*Exercise prompt:*
Pick up the TV5 history text after its final sentence and write the next passage.

*Article:*
=-=-=
Following its privatisation in 1987, TF1 retired from the TV5 consortium but continued to supply its programmes to the channel until 1995. On 1 September 1988, TV5 Québec Canada was created, followed by TV5 Afrique in 1991. The following year, TV5 transmitted using digital compression towards Latin America and the Caribbean. Its coverage was expanded in 1996 with the launch of its Asian-Pacific signal with TV5 Asie-Pacifique and the subscription channel TV5 États-Unis in the United States. Two years later, the Middle East feed was launched with TV5 Moyen-Orient in 1998.

In 1997, TV5Monde had an "insufficient" three-hour content agreement with The International Channel. Since October 1996, plans were made to launch a dedicated feed of the channel for the United States and Latin America, to be delivered using the Panamsat 3 satellite.

In early 1999, TV5 split its European signal into two, with the launch of TV5 France Belgique Suisse, a signal specific to Francophone Europe (France, Belgium, Switzerland, Monaco, Luxembourg). TV5 Europe continued to serve the wider continental audience.

A consortium formed by public channels Arte and La Cinquième entered into the capital of the channel, which brought with it new sources of programming. A new schedule was constructed, centred on news programmes such as news flashes on the hour, two TV5 bulletins and rebroadcasts of its partners' main news programmes (20 Heures from France 2, Soir 3 from France 3, Le Journal from TSR/RTS and 13 Heures from RTBF).

A meeting with ministers from TV5 in Vevey, Switzerland, gave a mandate to the channel's council of co-operation to reform the structure of the channel in the view of creating a unique worldwide channel. The national governments in charge of the five participants gave an agreement to turn management of TV5 États-Unis and TV5 Amérique Latine over to TV5 Monde, the new name for the channel's head operations in Paris.

From the September 11 attacks in 2001 to the 2003 Iraq War, the media coverage put the spotlight on TV5's particular way of broadcasting news bulletins from its member public broadcasters. International conflicts arising from the decision to go to war by the United States and the United Kingdom in which France notably refused to participate had relaunched the debate over whether to create an international news channel from a French perspective, resulting in the 2006 launch of France 24.

With the creation of France 24 placing TV5's own existence in doubt, its new CEO, Jean-Jacques Aillagon decided from 1 January 2006 to rename the channel to TV5Monde to underline its status better as the only international Francophone channel available on-air (France 24 was then available only in Europe, the Middle East, Africa and the United States cities of New York and Washington, DC, in French). Aillagon stepped down from his post on 3 March 2006.

The name TV5Monde applies only to its eight different signals, broadcast from its Paris headquarters. In Canada, such as in French-speaking Quebec, TV5 Quebec Canada is managed from Montreal, which keeps the original name "TV5", as it is operated by an independent company that is distinct from TV5Monde. As well as being part of the TV5 family, TV5 Quebec Canada has its own management and its schedule is made with the Canadian viewer in mind and to conform to Canadian broadcast regulations, which, sets domestic production quotas and limits foreign investors to a minority stake.
=-=-=
Saved entries:
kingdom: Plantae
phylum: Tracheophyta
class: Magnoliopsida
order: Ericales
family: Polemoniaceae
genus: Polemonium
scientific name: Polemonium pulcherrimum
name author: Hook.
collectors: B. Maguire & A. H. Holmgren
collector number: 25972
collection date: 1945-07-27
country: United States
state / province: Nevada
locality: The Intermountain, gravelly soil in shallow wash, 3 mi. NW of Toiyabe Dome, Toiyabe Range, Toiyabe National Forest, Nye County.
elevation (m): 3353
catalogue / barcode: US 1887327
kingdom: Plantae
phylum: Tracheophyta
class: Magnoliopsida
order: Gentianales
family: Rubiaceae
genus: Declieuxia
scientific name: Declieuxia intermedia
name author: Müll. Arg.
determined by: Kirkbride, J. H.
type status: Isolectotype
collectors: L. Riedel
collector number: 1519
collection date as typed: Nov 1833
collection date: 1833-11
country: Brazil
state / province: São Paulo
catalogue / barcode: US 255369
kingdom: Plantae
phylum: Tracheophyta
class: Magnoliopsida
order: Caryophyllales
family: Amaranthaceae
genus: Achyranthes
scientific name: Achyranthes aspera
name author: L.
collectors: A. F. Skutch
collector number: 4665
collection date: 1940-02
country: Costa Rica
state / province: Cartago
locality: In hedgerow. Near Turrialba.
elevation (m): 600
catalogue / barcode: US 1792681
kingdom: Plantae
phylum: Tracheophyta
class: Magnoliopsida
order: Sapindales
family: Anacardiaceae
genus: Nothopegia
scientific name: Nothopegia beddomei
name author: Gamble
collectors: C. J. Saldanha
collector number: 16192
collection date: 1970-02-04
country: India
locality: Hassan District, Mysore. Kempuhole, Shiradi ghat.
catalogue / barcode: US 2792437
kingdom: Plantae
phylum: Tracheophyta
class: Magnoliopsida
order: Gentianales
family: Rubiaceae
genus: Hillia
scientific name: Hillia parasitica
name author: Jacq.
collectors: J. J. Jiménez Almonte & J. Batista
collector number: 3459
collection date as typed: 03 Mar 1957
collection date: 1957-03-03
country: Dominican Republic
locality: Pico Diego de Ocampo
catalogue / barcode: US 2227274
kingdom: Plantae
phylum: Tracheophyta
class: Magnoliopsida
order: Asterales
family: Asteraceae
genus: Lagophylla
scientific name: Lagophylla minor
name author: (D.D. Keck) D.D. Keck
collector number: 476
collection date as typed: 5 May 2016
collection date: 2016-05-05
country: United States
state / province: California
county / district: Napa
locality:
=-=-=
*Written reply:*
In 2007, a new programme schedule saw the reduction of programming from France Télévisions (France 2, 3 and 5), for example, ti one daily news bulletin from France 2 by abandoning France 3's midday news programme. In 2008, TV5Monde became part of holding company France Monde.

In 2009, TV5Monde split its Asia-Pacific signal into two, one of them being TV5Monde Asie, a feed for territories located between GMT+8 (Hong Kong) and GMT+12 (New Zealand). TV5Monde's Pacific signal is an adaptation of its existing Asian signal that has been adopted to its time zones to serve its viewers better. It currently broadcasts in Oceania and, despite the signal's name, in Japan, South Korea and South East Asia.

On 25 February 2015, the new signal TV5Monde Brésil was launched broadcasting its programming with Portuguese subtitles.

Monaco was announced to be joining the service with its public service broadcaster, TVMonaco (formerly called Monte-Carlo Riviera TV before its launch), from 1 September 2023.

On 8 May 2026, the National Communication Observatory in Niger suspended TV5Monde due to its "repeated dissemination of content likely to seriously undermine public order, national unity, social cohesion, and the stability of republican institutions". The decision was criticised by the Committee to Protect Journalists as "censorship".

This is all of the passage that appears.